» **REQUIRED ACTION**: How many lines in the data below include the word "Golf"? Respond with the number, nothing more.

» **GIVEN RECORDS**:
- - -

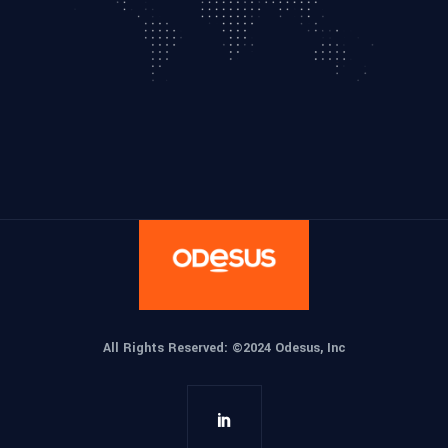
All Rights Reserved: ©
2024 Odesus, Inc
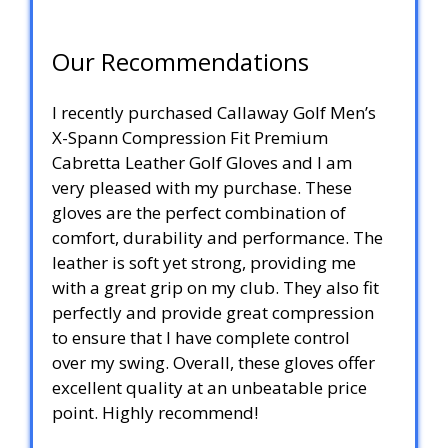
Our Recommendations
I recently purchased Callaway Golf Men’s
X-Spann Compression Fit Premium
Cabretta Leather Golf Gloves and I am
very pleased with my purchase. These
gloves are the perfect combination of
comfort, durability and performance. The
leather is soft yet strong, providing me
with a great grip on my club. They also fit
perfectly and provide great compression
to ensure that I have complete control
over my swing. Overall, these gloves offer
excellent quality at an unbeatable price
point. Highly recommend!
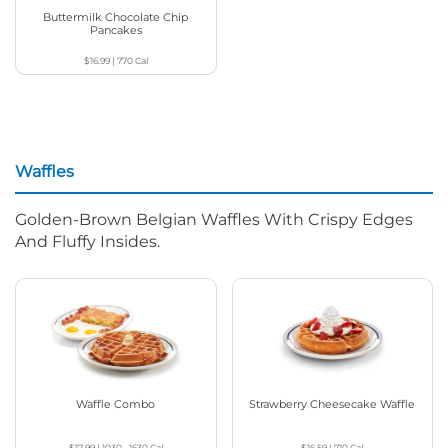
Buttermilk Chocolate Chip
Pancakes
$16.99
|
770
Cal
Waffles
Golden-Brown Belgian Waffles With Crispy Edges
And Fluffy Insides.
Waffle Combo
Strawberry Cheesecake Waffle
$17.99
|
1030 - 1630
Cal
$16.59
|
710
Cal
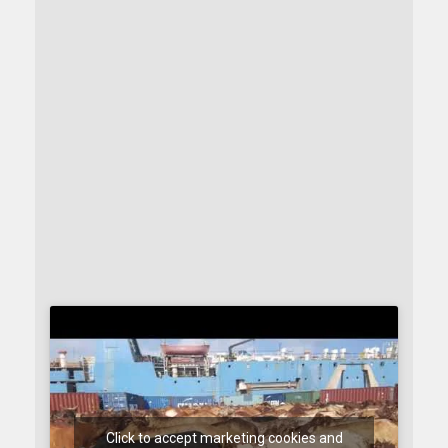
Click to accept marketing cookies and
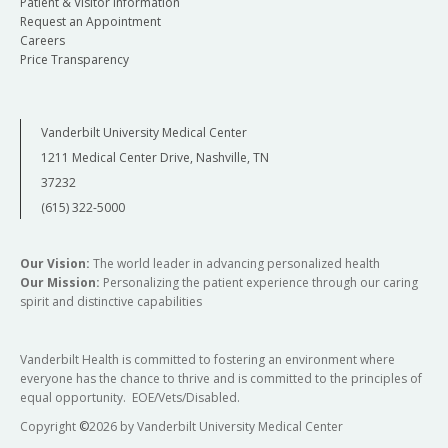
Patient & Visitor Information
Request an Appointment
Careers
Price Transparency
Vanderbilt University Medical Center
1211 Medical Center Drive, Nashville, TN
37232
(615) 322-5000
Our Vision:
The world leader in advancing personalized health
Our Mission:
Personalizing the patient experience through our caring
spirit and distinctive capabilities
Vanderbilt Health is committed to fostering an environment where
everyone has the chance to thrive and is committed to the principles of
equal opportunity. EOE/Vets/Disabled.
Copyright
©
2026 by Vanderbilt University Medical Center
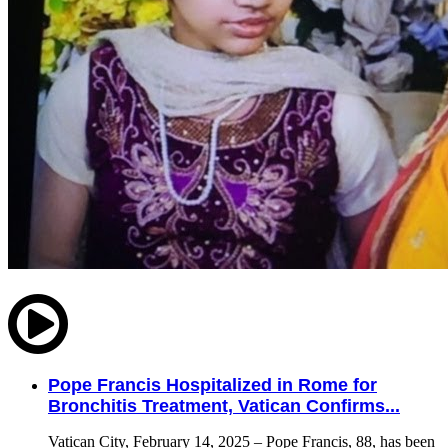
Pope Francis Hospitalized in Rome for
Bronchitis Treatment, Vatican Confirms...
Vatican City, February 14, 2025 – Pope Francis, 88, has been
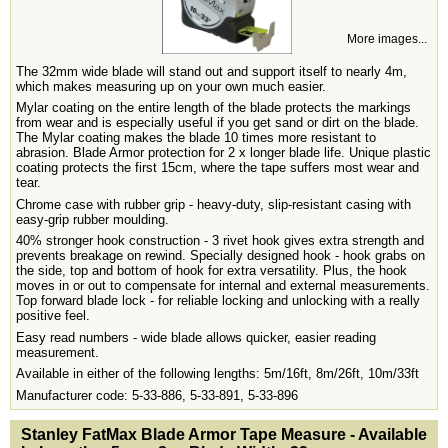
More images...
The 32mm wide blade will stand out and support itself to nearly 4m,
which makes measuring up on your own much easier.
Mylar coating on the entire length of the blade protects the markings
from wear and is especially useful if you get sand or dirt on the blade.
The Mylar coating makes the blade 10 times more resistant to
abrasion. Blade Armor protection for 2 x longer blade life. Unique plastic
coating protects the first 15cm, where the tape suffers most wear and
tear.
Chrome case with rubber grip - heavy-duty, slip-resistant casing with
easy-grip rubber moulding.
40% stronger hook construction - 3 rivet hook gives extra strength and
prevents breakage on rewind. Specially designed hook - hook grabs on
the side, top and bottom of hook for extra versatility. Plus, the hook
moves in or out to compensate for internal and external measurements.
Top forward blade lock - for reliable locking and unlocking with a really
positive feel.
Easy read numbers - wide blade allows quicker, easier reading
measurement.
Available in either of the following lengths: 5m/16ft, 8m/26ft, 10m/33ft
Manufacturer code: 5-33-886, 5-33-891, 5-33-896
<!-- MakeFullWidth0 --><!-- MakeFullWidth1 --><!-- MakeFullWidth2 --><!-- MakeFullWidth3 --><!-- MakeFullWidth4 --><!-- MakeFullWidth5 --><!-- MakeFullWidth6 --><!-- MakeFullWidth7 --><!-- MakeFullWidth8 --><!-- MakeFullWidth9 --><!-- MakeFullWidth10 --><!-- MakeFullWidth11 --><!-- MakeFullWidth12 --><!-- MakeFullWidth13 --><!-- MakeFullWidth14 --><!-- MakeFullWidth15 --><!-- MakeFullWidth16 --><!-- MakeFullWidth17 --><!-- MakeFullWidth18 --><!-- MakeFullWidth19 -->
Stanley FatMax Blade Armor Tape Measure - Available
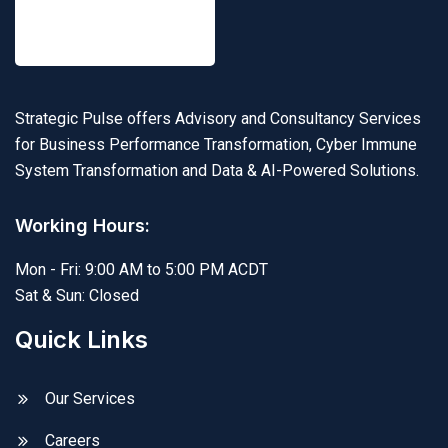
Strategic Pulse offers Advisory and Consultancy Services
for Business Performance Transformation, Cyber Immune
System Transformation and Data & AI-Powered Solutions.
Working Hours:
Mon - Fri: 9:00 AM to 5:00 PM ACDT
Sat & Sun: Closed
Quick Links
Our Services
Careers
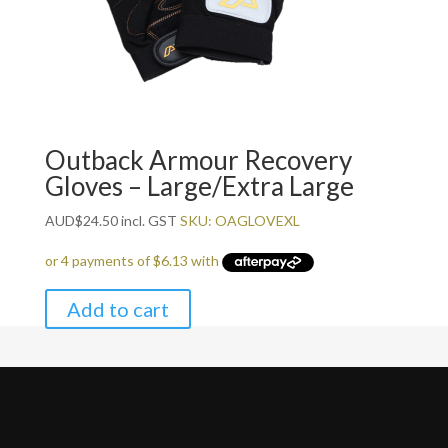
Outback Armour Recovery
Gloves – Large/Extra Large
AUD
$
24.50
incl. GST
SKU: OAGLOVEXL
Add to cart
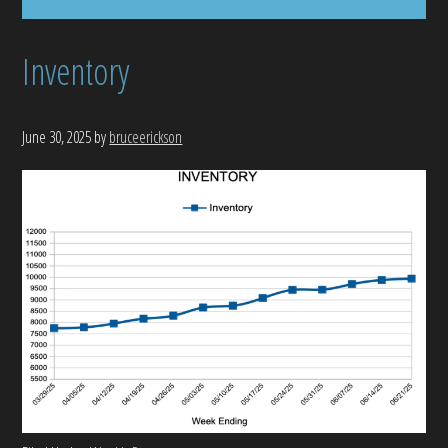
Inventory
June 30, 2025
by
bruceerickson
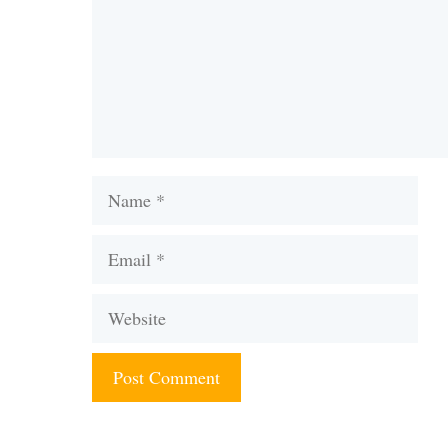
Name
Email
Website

- - -

» **ANSWER TO THIS TASK**: 2